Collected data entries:
»»

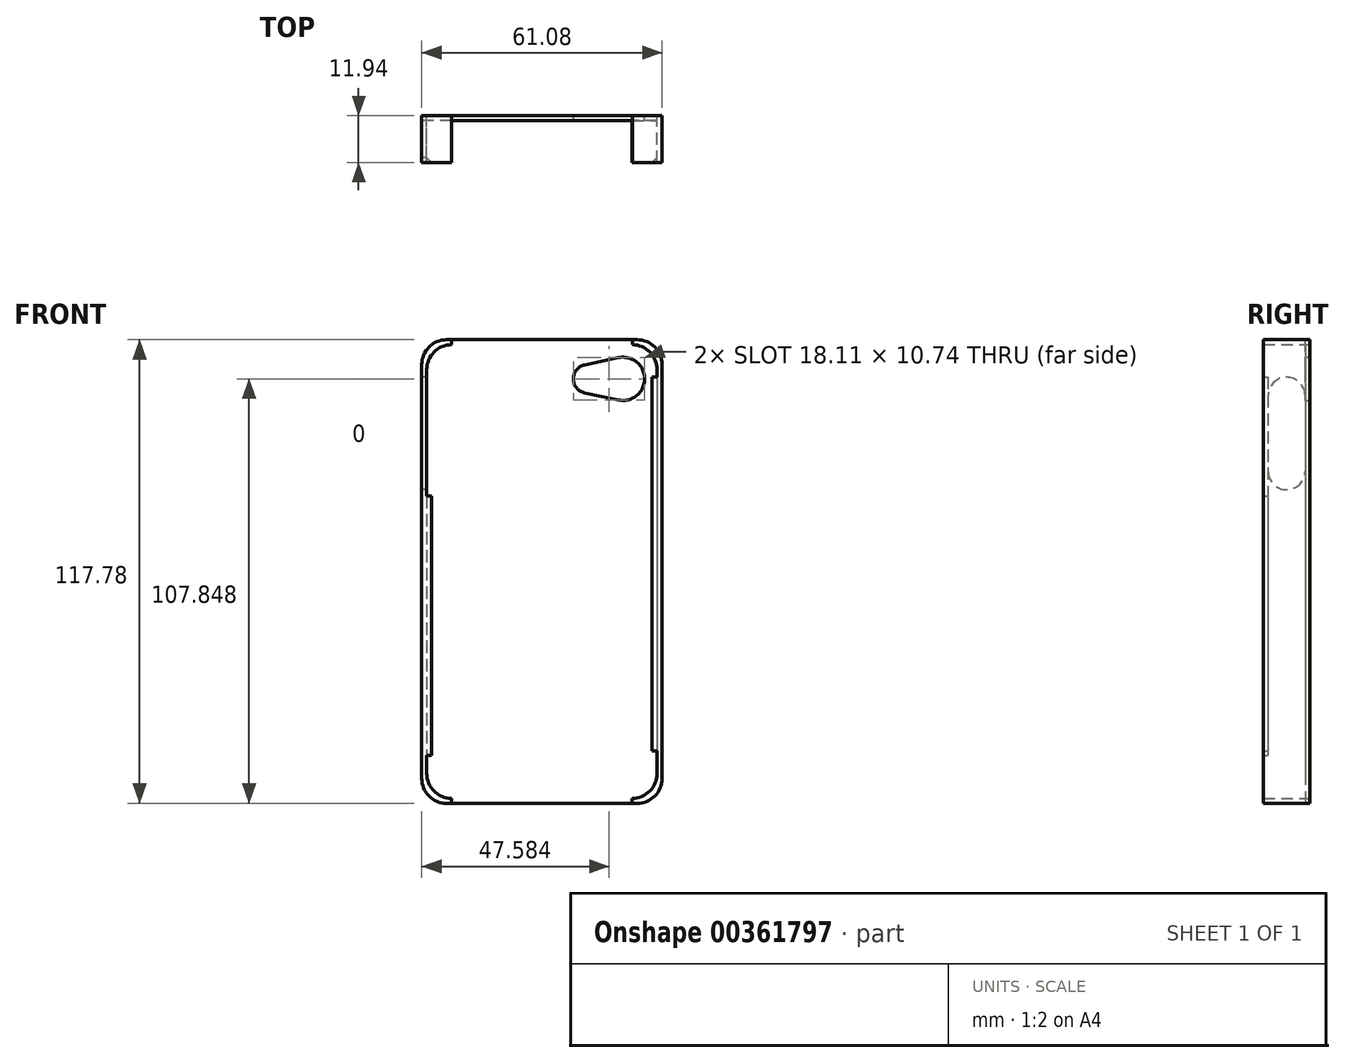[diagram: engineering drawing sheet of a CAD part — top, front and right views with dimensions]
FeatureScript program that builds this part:
annotation { "Feature Type Name" : "Feature", "Feature Type Description" : "" }
export const myFeature = defineFeature(function(context is Context, id is Id, definition is map)
    precondition{}
    {
        {
            var Q0;
            Q0=qCreatedBy(makeId("Front.planeOp"),FACE);
            var sketch = newSketch(context, id + "F0", { "sketchPlane" : qUnion([Q0])});
            skLineSegment(sketch, "E0.left", {"start": v(-75.12, 56.4) * mm, "end": v(-75.12, -46.14) * mm});
            skLineSegment(sketch, "E0.right", {"start": v(-16.58, 56.4) * mm, "end": v(-16.58, -46.14) * mm});
            skPoint(sketch, "E1.visualSharp", {"position": v(-16.58, 62.75) * mm});
            skArc(sketch, "E1.filletArc", {"start": v(-16.58, 56.4) * mm, "mid": v(-18.43, 60.88) * mm, "end": v(-22.9, 62.75) * mm});
            skPoint(sketch, "E2.visualSharp", {"position": v(-75.12, 62.75) * mm});
            skArc(sketch, "E2.filletArc", {"start": v(-68.77, 62.75) * mm, "mid": v(-73.26, 60.89) * mm, "end": v(-75.12, 56.4) * mm});
            skPoint(sketch, "E3.visualSharp", {"position": v(-75.12, -52.5) * mm});
            skArc(sketch, "E3.filletArc", {"start": v(-75.12, -46.14) * mm, "mid": v(-73.26, -50.63) * mm, "end": v(-68.77, -52.5) * mm});
            skPoint(sketch, "E4.visualSharp", {"position": v(-16.58, -52.5) * mm});
            skArc(sketch, "E4.filletArc", {"start": v(-22.93, -52.5) * mm, "mid": v(-18.44, -50.63) * mm, "end": v(-16.58, -46.14) * mm});
            skLineSegment(sketch, "E5.bottom", {"start": v(-70.04, 64.02) * mm, "end": v(-68.77, 64.02) * mm});
            skLineSegment(sketch, "E5.top", {"start": v(-70.04, -53.76) * mm, "end": v(-68.77, -53.76) * mm});
            skLineSegment(sketch, "E5.left", {"start": v(-76.4, 57.67) * mm, "end": v(-76.4, -47.41) * mm});
            skLineSegment(sketch, "E5.right", {"start": v(-15.3, 57.67) * mm, "end": v(-15.3, -47.41) * mm});
            skPoint(sketch, "E6.visualSharp", {"position": v(-15.3, 64.02) * mm});
            skArc(sketch, "E6.filletArc", {"start": v(-15.3, 57.67) * mm, "mid": v(-17.17, 62.16) * mm, "end": v(-21.66, 64.02) * mm});
            skPoint(sketch, "E7.visualSharp", {"position": v(-76.4, 64.02) * mm});
            skArc(sketch, "E7.filletArc", {"start": v(-70.04, 64.02) * mm, "mid": v(-74.53, 62.16) * mm, "end": v(-76.4, 57.67) * mm});
            skPoint(sketch, "E8.visualSharp", {"position": v(-76.4, -53.76) * mm});
            skArc(sketch, "E8.filletArc", {"start": v(-76.4, -47.41) * mm, "mid": v(-74.53, -51.9) * mm, "end": v(-70.04, -53.76) * mm});
            skPoint(sketch, "E9.visualSharp", {"position": v(-15.3, -53.76) * mm});
            skArc(sketch, "E9.filletArc", {"start": v(-21.66, -53.76) * mm, "mid": v(-17.17, -51.9) * mm, "end": v(-15.3, -47.41) * mm});
            skLineSegment(sketch, "E10", {"start": v(-68.77, -52.5) * mm, "end": v(-68.77, -53.76) * mm});
            skLineSegment(sketch, "E11", {"start": v(-22.93, -52.5) * mm, "end": v(-22.93, -53.76) * mm});
            skLineSegment(sketch, "E12.trimOffspring", {"start": v(-22.93, -53.76) * mm, "end": v(-21.66, -53.76) * mm});
            skLineSegment(sketch, "E13", {"start": v(-68.77, 62.75) * mm, "end": v(-68.77, 64.02) * mm});
            skLineSegment(sketch, "E14", {"start": v(-22.9, 62.75) * mm, "end": v(-22.9, 64.02) * mm});
            skLineSegment(sketch, "E15.trimOffspring", {"start": v(-22.9, 64.02) * mm, "end": v(-21.66, 64.02) * mm});
            skLineSegment(sketch, "E16", {"start": v(-68.77, 64.02) * mm, "end": v(-22.9, 64.02) * mm});
            skLineSegment(sketch, "E17", {"start": v(-68.77, -53.76) * mm, "end": v(-22.93, -53.76) * mm});
            skCircle(sketch, "E18", {"center": v(-25.24, 54.09) * mm, "radius": 5.48 * mm});
            skCircle(sketch, "E19", {"center": v(-34.23, 54.09) * mm, "radius": 3.64 * mm});
            skLineSegment(sketch, "E20", {"start": v(-26.36, 59.46) * mm, "end": v(-34.97, 57.65) * mm});
            skLineSegment(sketch, "E21", {"start": v(-26.36, 48.72) * mm, "end": v(-34.97, 50.53) * mm});
            skSolve(sketch);
        }
        {
            var Q0;
            Q0=makeQuery(id+"F0.imprint","IMPRINT",FACE,{"disambiguationData":[TD([[makeQuery(id+"F0.imprint","IMPRINT",EDGE,{"derivedFrom":sQuery(id+"F0.wireOp",EDGE,"E0.left")}),1.0]])]});
            extrude(context, id + "F1", {"entities" : qUnion([Q0]), "depth" : 1.27 * mm});
        }
        {
            var Q0;
            Q0=makeQuery(id+"F0.imprint","IMPRINT",FACE,{"disambiguationData":[TD([[makeQuery(id+"F0.imprint","IMPRINT",EDGE,{"derivedFrom":sQuery(id+"F0.wireOp",EDGE,"E0.left")}),-1.0]])]});
            var Q1;
            Q1=makeQuery(id+"F0.imprint","IMPRINT",FACE,{"disambiguationData":[TD([[makeQuery(id+"F0.imprint","IMPRINT",EDGE,{"derivedFrom":sQuery(id+"F0.wireOp",EDGE,"E0.right")}),1.0]])]});
            extrude(context, id + "F2", {"entities" : qUnion([Q0, Q1]), "operationType" : NewBodyOperationType.ADD, "depth" : 11.94 * mm});
        }
        {
            var Q0;
            Q0=makeQuery(id+"F2.opExtrude","SWEPT_FACE",FACE,{"disambiguationData":[OSD([sQuery(id+"F0.wireOp",EDGE,"E5.left")])]});
            var sketch = newSketch(context, id + "F3", { "sketchPlane" : qUnion([Q0])});
            skCircle(sketch, "E22", {"center": v(5.97, 49.8) * mm, "radius": 4.7 * mm});
            skCircle(sketch, "E23", {"center": v(5.97, 30.62) * mm, "radius": 4.7 * mm});
            skLineSegment(sketch, "E24", {"start": v(1.27, 49.8) * mm, "end": v(1.27, 30.62) * mm});
            skLineSegment(sketch, "E25", {"start": v(10.67, 30.62) * mm, "end": v(10.67, 49.8) * mm});
            skSolve(sketch);
        }
        {
            var Q0;
            {var subQ0=sQuery(id+"F3.wireOp",EDGE,"E24");Q0=makeQuery(id+"F3.imprint","IMPRINT",FACE,{"disambiguationData":[TD([[makeQuery(id+"F3.imprint","IMPRINT",EDGE,{"derivedFrom":subQ0}),1.0]])]});}
            var Q1;
            {var subQ0=sQuery(id+"F3.wireOp",EDGE,"E22");var subQ1=makeQuery(id+"F3.imprint","INTERSECT",VERTEX,{"derivedFrom":[subQ0,sQuery(id+"F3.wireOp",EDGE,"E24")]});Q1=makeQuery(id+"F3.imprint","IMPRINT",FACE,{"disambiguationData":[TD([[makeQuery(id+"F3.imprint","IMPRINT",EDGE,{"disambiguationData":[TD([[subQ1,1.0]])],"derivedFrom":subQ0}),1.0]])]});}
            var Q2;
            {var subQ0=sQuery(id+"F3.wireOp",EDGE,"E23");var subQ1=makeQuery(id+"F3.imprint","INTERSECT",VERTEX,{"derivedFrom":[subQ0,sQuery(id+"F3.wireOp",EDGE,"E24")]});Q2=makeQuery(id+"F3.imprint","IMPRINT",FACE,{"disambiguationData":[TD([[makeQuery(id+"F3.imprint","IMPRINT",EDGE,{"disambiguationData":[TD([[subQ1,1.0]])],"derivedFrom":subQ0}),1.0]])]});}
            extrude(context, id + "F4", {"entities" : qUnion([Q0, Q1, Q2]), "operationType" : NewBodyOperationType.REMOVE, "oppositeDirection" : true, "depth" : 25.4 * mm});
        }
        {
            var Q0;
            Q0=makeQuery(id+"F0.imprint","IMPRINT",FACE,{"disambiguationData":[TD([[makeQuery(id+"F0.imprint","IMPRINT",EDGE,{"derivedFrom":sQuery(id+"F0.wireOp",EDGE,"E0.right")}),-1.0]])]});
            extrude(context, id + "F5", {"entities" : qUnion([Q0]), "depth" : 1.27 * mm});
        }
        {
            var Q0;
            Q0=makeQuery(id+"F2.opExtrude","SWEPT_FACE",FACE,{"disambiguationData":[OSD([sQuery(id+"F0.wireOp",EDGE,"E0.left")])]});
            var sketch = newSketch(context, id + "F6", { "sketchPlane" : qUnion([Q0])});
            skLineSegment(sketch, "E26.bottom", {"start": v(-11.94, 24.38) * mm, "end": v(-10.67, 24.38) * mm});
            skLineSegment(sketch, "E26.top", {"start": v(-11.94, -41.62) * mm, "end": v(-10.67, -41.62) * mm});
            skLineSegment(sketch, "E26.left", {"start": v(-11.94, 24.38) * mm, "end": v(-11.94, -41.62) * mm});
            skLineSegment(sketch, "E26.right", {"start": v(-10.67, 24.38) * mm, "end": v(-10.67, -41.62) * mm});
            skSolve(sketch);
        }
        {
            var Q0;
            Q0=makeQuery(id+"F6.imprint","IMPRINT",FACE,{"disambiguationData":[TD([[makeQuery(id+"F6.imprint","IMPRINT",EDGE,{"derivedFrom":sQuery(id+"F6.wireOp",EDGE,"E26.bottom")}),-1.0]])]});
            extrude(context, id + "F7", {"entities" : qUnion([Q0]), "operationType" : NewBodyOperationType.ADD, "depth" : 1.27 * mm});
        }
        {
            var Q0;
            Q0=makeQuery(id+"F2.opExtrude","SWEPT_FACE",FACE,{"disambiguationData":[OSD([sQuery(id+"F0.wireOp",EDGE,"E0.right")])]});
            var sketch = newSketch(context, id + "F8", { "sketchPlane" : qUnion([Q0])});
            skLineSegment(sketch, "E27.bottom", {"start": v(11.94, 54.52) * mm, "end": v(10.67, 54.52) * mm});
            skLineSegment(sketch, "E27.top", {"start": v(11.94, -40.48) * mm, "end": v(10.67, -40.48) * mm});
            skLineSegment(sketch, "E27.left", {"start": v(11.94, 54.52) * mm, "end": v(11.94, -40.48) * mm});
            skLineSegment(sketch, "E27.right", {"start": v(10.67, 54.52) * mm, "end": v(10.67, -40.48) * mm});
            skSolve(sketch);
        }
        {
            var Q0;
            Q0=makeQuery(id+"F8.imprint","IMPRINT",FACE,{"disambiguationData":[TD([[makeQuery(id+"F8.imprint","IMPRINT",EDGE,{"derivedFrom":sQuery(id+"F8.wireOp",EDGE,"E27.bottom")}),1.0]])]});
            extrude(context, id + "F9", {"entities" : qUnion([Q0]), "operationType" : NewBodyOperationType.ADD, "depth" : 1.27 * mm});
        }
        {
            var Q0;
            Q0=makeQuery(id+"F9.opExtrude","SWEPT_FACE",FACE,{"disambiguationData":[OSD([sQuery(id+"F8.wireOp",EDGE,"E27.bottom")])]});
            var sketch = newSketch(context, id + "F10", { "sketchPlane" : qUnion([Q0])});
            skLineSegment(sketch, "E28", {"start": v(-16.58, -10.67) * mm, "end": v(-17.85, -11.94) * mm});
            skSolve(sketch);
        }
        {
            var Q0;
            Q0=makeQuery(id+"F10.imprint","IMPRINT",FACE,{"disambiguationData":[TD([[makeQuery(id+"F10.imprint","IMPRINT",EDGE,{"derivedFrom":sQuery(id+"F10.wireOp",EDGE,"E28")}),-1.0]])]});
            extrude(context, id + "F11", {"entities" : qUnion([Q0]), "operationType" : NewBodyOperationType.REMOVE, "oppositeDirection" : true, "depth" : 95 * mm});
        }
        {
            var Q0;
            Q0=makeQuery(id+"F7.opExtrude","SWEPT_FACE",FACE,{"disambiguationData":[OSD([sQuery(id+"F6.wireOp",EDGE,"E26.bottom")])]});
            var sketch = newSketch(context, id + "F12", { "sketchPlane" : qUnion([Q0])});
            skLineSegment(sketch, "E29", {"start": v(-75.12, -10.67) * mm, "end": v(-73.85, -11.94) * mm});
            skSolve(sketch);
        }
        {
            var Q0;
            Q0=makeQuery(id+"F12.imprint","IMPRINT",FACE,{"disambiguationData":[TD([[makeQuery(id+"F12.imprint","IMPRINT",EDGE,{"derivedFrom":sQuery(id+"F12.wireOp",EDGE,"E29")}),1.0]])]});
            extrude(context, id + "F13", {"entities" : qUnion([Q0]), "operationType" : NewBodyOperationType.REMOVE, "oppositeDirection" : true, "depth" : 68.58 * mm});
        }
    });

««

Can you turn the records, from their start through the line that contains "v(-73.26, -50.63) *", into a numbered list, skipping blank lines and leaving out the pictures?

● RESULT OF THIS TASK:
1. [diagram: engineering drawing sheet of a CAD part — top, front and right views with dimensions]
2. FeatureScript program that builds this part:
3. annotation { "Feature Type Name" : "Feature", "Feature Type Description" : "" }
4. export const myFeature = defineFeature(function(context is Context, id is Id, definition is map)
5.     precondition{}
6.     {
7.         {
8.             var Q0;
9.             Q0=qCreatedBy(makeId("Front.planeOp"),FACE);
10.             var sketch = newSketch(context, id + "F0", { "sketchPlane" : qUnion([Q0])});
11.             skLineSegment(sketch, "E0.left", {"start": v(-75.12, 56.4) * mm, "end": v(-75.12, -46.14) * mm});
12.             skLineSegment(sketch, "E0.right", {"start": v(-16.58, 56.4) * mm, "end": v(-16.58, -46.14) * mm});
13.             skPoint(sketch, "E1.visualSharp", {"position": v(-16.58, 62.75) * mm});
14.             skArc(sketch, "E1.filletArc", {"start": v(-16.58, 56.4) * mm, "mid": v(-18.43, 60.88) * mm, "end": v(-22.9, 62.75) * mm});
15.             skPoint(sketch, "E2.visualSharp", {"position": v(-75.12, 62.75) * mm});
16.             skArc(sketch, "E2.filletArc", {"start": v(-68.77, 62.75) * mm, "mid": v(-73.26, 60.89) * mm, "end": v(-75.12, 56.4) * mm});
17.             skPoint(sketch, "E3.visualSharp", {"position": v(-75.12, -52.5) * mm});
18.             skArc(sketch, "E3.filletArc", {"start": v(-75.12, -46.14) * mm, "mid": v(-73.26, -50.63) * mm, "end": v(-68.77, -52.5) * mm});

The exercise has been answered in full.